▸ **Task requirements**:
Please copy every line from the records below that contains the string "lines".

▸ **Available data**:

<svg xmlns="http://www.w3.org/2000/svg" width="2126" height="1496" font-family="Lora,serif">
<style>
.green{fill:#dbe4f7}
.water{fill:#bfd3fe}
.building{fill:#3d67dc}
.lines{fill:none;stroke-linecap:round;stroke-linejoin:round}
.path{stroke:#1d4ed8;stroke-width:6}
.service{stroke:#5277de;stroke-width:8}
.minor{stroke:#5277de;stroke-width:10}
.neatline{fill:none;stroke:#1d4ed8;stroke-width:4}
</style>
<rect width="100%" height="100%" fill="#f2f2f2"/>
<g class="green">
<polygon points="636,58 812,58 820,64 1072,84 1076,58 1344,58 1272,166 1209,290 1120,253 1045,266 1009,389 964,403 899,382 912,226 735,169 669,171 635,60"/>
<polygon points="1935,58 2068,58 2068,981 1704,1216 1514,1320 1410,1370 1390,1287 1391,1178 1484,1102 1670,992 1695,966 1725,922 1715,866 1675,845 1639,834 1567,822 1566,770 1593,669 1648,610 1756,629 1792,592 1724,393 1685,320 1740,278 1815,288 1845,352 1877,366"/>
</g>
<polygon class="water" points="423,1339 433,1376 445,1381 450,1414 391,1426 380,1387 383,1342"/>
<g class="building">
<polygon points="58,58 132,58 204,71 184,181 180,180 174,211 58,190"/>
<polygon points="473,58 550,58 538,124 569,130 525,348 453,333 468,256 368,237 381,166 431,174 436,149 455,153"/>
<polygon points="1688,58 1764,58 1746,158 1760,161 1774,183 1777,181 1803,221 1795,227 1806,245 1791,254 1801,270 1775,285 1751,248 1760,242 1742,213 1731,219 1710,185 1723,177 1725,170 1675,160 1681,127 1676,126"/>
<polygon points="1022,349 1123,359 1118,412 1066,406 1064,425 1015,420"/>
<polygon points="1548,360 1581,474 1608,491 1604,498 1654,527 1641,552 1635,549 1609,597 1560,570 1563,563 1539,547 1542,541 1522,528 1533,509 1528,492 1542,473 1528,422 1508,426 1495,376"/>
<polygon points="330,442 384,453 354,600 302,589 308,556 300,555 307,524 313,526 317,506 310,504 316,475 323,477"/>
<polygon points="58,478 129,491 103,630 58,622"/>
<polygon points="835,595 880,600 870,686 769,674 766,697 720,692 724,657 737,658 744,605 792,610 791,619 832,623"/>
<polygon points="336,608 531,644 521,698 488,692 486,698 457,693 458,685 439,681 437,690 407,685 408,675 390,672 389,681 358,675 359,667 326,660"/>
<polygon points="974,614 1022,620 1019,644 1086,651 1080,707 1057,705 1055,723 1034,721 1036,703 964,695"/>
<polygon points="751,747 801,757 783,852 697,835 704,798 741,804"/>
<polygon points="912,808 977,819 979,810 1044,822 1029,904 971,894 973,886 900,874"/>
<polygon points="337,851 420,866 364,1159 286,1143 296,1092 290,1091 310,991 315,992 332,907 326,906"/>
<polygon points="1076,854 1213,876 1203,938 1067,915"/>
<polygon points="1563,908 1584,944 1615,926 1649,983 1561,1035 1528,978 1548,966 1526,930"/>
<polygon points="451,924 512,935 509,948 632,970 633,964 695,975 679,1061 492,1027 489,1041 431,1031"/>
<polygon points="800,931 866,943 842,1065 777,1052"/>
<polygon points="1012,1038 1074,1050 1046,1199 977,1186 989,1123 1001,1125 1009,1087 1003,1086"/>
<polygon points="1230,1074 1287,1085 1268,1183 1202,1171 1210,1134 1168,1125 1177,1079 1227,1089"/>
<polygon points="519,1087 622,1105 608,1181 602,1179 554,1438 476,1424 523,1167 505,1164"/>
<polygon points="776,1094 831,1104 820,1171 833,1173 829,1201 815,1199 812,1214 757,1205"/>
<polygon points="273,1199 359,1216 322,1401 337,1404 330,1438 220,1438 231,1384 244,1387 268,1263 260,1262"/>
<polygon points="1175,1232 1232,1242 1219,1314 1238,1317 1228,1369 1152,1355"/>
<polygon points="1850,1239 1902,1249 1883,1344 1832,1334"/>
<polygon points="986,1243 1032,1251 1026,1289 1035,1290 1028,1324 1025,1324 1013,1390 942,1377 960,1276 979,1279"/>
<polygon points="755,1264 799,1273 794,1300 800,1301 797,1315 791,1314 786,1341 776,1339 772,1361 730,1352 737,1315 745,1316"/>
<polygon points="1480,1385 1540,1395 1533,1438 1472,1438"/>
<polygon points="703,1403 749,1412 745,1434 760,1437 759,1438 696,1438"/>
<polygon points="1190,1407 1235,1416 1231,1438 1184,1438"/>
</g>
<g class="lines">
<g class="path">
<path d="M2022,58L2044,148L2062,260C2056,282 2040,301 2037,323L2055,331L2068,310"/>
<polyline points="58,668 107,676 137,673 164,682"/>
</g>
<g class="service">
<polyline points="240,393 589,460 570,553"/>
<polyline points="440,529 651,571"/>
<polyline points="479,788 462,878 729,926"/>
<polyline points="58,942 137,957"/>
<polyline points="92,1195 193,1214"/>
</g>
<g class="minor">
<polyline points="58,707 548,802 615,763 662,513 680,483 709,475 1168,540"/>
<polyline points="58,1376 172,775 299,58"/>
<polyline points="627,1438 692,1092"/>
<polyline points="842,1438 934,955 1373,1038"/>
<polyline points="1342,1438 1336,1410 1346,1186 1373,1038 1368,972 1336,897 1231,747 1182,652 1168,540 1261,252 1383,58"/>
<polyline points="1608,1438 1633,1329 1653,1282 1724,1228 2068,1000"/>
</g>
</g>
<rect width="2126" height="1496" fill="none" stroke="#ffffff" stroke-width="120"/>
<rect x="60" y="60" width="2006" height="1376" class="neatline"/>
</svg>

▸ **Answer to this problem**:
.lines{fill:none;stroke-linecap:round;stroke-linejoin:round}
<g class="lines">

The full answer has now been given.